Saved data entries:

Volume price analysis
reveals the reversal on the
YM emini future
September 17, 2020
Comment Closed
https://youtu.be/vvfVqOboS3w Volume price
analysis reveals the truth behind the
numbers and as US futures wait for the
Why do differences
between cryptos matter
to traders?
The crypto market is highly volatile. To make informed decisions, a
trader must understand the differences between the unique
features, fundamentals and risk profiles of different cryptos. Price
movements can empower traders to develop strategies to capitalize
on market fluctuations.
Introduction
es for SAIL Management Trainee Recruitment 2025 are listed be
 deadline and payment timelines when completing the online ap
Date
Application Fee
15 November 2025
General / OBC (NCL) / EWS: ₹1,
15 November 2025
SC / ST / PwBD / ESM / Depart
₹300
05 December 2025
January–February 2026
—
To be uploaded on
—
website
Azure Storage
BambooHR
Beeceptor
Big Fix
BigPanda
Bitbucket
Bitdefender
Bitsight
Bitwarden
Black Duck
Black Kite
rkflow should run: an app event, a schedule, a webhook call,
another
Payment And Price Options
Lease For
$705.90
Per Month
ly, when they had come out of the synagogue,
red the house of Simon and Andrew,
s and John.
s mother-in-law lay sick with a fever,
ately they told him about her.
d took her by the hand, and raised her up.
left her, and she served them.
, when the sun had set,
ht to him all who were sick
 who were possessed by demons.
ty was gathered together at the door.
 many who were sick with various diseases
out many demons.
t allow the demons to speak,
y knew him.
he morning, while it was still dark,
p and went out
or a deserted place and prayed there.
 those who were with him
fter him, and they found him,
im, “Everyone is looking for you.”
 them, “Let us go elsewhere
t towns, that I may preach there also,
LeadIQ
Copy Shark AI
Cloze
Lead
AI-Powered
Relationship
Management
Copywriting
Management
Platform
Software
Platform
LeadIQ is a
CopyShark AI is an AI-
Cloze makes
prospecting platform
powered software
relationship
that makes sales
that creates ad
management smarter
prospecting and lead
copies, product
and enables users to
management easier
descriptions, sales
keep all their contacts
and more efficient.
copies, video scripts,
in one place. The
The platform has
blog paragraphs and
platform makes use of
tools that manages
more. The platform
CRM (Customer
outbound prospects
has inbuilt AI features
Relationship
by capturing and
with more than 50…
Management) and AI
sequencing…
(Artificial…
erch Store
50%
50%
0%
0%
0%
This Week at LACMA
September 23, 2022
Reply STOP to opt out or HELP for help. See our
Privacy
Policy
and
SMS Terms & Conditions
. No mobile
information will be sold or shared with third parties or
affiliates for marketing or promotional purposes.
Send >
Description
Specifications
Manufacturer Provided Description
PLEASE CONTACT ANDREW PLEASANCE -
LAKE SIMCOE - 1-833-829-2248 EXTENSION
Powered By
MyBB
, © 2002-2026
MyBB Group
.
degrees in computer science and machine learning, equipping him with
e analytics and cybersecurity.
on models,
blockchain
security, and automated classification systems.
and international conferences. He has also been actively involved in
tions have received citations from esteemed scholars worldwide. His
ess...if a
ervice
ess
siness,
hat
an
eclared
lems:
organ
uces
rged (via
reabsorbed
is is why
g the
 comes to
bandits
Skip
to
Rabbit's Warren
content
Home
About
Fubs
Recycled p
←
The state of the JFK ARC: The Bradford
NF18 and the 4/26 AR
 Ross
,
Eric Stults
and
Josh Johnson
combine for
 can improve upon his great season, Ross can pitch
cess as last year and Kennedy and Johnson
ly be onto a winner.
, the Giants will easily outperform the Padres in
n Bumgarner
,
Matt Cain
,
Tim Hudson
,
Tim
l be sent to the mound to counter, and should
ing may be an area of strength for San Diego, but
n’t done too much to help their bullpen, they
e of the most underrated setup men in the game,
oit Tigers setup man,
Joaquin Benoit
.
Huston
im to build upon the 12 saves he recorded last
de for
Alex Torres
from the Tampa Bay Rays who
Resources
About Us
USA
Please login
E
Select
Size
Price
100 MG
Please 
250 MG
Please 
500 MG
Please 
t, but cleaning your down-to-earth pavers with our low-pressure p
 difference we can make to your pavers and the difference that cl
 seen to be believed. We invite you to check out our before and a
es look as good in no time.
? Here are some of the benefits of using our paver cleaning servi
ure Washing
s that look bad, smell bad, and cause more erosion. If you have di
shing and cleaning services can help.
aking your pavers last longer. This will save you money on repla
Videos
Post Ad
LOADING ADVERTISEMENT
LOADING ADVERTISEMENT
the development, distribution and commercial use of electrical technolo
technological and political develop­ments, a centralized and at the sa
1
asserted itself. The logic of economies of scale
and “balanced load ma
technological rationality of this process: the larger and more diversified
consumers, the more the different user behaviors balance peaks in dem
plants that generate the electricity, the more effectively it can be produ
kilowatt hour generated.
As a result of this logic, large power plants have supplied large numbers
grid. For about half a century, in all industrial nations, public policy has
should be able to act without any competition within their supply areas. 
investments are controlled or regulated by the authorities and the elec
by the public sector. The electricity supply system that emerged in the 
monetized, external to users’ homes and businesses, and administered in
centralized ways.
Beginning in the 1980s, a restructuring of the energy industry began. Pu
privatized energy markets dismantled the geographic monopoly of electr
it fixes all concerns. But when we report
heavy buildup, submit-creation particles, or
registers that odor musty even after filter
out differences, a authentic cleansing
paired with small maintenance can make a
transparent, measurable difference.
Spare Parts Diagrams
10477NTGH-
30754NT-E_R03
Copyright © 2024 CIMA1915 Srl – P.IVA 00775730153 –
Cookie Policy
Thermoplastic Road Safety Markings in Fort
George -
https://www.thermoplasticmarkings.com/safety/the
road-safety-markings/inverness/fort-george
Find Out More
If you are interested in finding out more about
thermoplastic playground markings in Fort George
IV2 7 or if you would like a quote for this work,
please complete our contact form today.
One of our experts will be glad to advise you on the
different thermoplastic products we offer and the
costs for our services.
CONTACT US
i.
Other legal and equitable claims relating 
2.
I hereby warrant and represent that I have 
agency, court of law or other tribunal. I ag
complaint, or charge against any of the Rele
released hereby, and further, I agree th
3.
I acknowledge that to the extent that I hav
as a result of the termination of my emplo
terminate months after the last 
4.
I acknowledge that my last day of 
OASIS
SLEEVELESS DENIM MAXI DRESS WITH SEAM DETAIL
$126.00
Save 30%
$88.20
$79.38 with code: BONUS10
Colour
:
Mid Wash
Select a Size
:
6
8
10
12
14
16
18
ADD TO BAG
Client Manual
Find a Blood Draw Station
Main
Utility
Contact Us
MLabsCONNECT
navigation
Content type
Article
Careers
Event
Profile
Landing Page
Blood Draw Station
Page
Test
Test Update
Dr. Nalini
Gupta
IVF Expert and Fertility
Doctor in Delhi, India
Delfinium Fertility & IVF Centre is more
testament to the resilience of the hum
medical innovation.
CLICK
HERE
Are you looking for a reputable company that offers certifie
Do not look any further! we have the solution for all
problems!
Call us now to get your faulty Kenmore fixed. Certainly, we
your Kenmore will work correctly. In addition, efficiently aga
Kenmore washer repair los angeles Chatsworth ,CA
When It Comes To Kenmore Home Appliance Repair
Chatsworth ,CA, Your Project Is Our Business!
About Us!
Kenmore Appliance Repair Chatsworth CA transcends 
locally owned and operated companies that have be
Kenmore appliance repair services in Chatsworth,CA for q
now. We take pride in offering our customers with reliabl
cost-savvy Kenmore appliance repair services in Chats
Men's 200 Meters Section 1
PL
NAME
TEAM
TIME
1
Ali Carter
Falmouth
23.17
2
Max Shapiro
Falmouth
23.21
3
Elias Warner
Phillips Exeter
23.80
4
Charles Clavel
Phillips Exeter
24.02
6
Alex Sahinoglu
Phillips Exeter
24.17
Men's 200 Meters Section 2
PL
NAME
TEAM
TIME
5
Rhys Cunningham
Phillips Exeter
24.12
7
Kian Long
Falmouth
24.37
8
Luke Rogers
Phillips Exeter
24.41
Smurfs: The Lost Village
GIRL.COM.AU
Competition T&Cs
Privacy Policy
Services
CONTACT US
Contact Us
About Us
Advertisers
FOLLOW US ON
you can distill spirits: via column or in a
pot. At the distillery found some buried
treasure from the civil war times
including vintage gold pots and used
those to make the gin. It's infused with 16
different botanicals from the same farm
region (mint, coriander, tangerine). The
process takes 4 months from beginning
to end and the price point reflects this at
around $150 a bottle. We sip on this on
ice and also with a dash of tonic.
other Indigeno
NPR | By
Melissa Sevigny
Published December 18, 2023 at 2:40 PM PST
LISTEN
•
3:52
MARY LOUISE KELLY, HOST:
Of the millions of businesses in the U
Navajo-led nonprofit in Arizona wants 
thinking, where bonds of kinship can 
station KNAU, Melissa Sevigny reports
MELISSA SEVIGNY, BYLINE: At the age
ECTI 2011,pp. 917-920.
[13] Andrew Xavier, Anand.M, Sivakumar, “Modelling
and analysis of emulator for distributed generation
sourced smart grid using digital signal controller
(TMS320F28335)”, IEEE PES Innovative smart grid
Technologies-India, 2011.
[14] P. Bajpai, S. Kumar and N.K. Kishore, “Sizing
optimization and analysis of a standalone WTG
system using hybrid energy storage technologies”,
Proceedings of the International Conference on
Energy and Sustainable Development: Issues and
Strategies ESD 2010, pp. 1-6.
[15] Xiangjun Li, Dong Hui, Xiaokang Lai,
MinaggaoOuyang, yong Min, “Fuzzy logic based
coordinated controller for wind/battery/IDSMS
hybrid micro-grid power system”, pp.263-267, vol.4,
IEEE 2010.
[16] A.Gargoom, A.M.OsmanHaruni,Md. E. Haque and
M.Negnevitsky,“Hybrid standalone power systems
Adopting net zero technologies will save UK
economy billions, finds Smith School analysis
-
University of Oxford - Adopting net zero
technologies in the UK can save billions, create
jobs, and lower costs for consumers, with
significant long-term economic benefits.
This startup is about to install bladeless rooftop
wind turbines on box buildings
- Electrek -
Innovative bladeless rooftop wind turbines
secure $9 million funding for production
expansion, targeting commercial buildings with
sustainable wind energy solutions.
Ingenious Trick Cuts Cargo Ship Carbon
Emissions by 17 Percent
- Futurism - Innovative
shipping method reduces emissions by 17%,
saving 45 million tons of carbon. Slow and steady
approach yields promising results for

Exercise directions: List the lines of the records where "wind" occurs.

Task output:
coordinated controller for wind/battery/IDSMS
wind turbines on box buildings
Innovative bladeless rooftop wind turbines
sustainable wind energy solutions.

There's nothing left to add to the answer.